Geiser likes his chances against the Sony SmartWatch, perhaps the highest-profile smartwatch launch to date, which is currently being offered in Verizon stores. "Touch on a watch is nonsensical," he says. "It's really a horrible experience, it doesn't work very well. What they've done is try to turn a watch into a mini version of a phone, as opposed to building a watch that's really designed to work around the limitations of their phones. That's hard for a handset manufacturer to do — to admit that their phones have any issues. We're free, Pebble's free. I think of all the guys in the business today, MetaWatch and Pebble have picked the right lane."
"We're like Sancho Panza in Don Quixote. We're not trying to be Don Quixote, we're just trying to serve our master. Our master is that iPhone or that Android device."

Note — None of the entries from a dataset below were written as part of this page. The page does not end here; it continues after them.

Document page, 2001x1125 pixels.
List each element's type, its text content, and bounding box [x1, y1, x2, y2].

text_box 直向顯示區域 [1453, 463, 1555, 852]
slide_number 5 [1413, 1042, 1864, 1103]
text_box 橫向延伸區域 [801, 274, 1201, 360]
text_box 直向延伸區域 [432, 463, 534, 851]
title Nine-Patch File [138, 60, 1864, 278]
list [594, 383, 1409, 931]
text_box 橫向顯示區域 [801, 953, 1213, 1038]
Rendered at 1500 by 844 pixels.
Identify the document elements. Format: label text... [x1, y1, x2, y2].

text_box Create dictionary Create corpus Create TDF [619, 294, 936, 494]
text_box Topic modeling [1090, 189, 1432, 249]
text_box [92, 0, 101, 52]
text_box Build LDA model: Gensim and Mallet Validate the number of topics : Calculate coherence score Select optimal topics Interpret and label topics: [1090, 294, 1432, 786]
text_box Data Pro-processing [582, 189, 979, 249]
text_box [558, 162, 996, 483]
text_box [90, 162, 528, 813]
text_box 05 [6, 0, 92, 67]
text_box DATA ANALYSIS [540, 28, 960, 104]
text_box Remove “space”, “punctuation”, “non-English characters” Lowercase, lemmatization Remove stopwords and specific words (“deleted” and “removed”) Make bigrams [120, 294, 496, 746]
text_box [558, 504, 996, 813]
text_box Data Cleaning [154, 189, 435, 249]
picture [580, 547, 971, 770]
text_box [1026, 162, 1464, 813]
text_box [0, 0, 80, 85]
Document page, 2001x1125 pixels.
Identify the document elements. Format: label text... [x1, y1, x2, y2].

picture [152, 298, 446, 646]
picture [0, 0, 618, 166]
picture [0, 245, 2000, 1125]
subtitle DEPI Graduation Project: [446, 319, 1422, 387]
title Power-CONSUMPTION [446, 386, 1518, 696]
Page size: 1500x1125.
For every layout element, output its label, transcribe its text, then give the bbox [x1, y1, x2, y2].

Of course, no matter how good a smartwatch may be, Kickstarter isn't the endgame — it'll take brick-and-mortar presence to take the category to the next level, to push it beyond the early adopters and into the mainstream. "I don't see smartwatches being sold where watches are sold today. We're talking about new channels — channels where phones are sold today," Geiser says. I asked him if he thought it was realistic to see MetaWatch products on Apple Store or Best Buy shelves a year from now. "Yeah, I do. I think retail distribution will start to really gain steam next year."
"We're talking about new channels — channels where phones are sold today."
In the short term, though, if you want a Strata, you'll need to crowdfund your way into one. The basic models will run $159 shipping in September; a "firmware hacker" version will be available for $199, while Susan Kare's signature design will cost backers $299.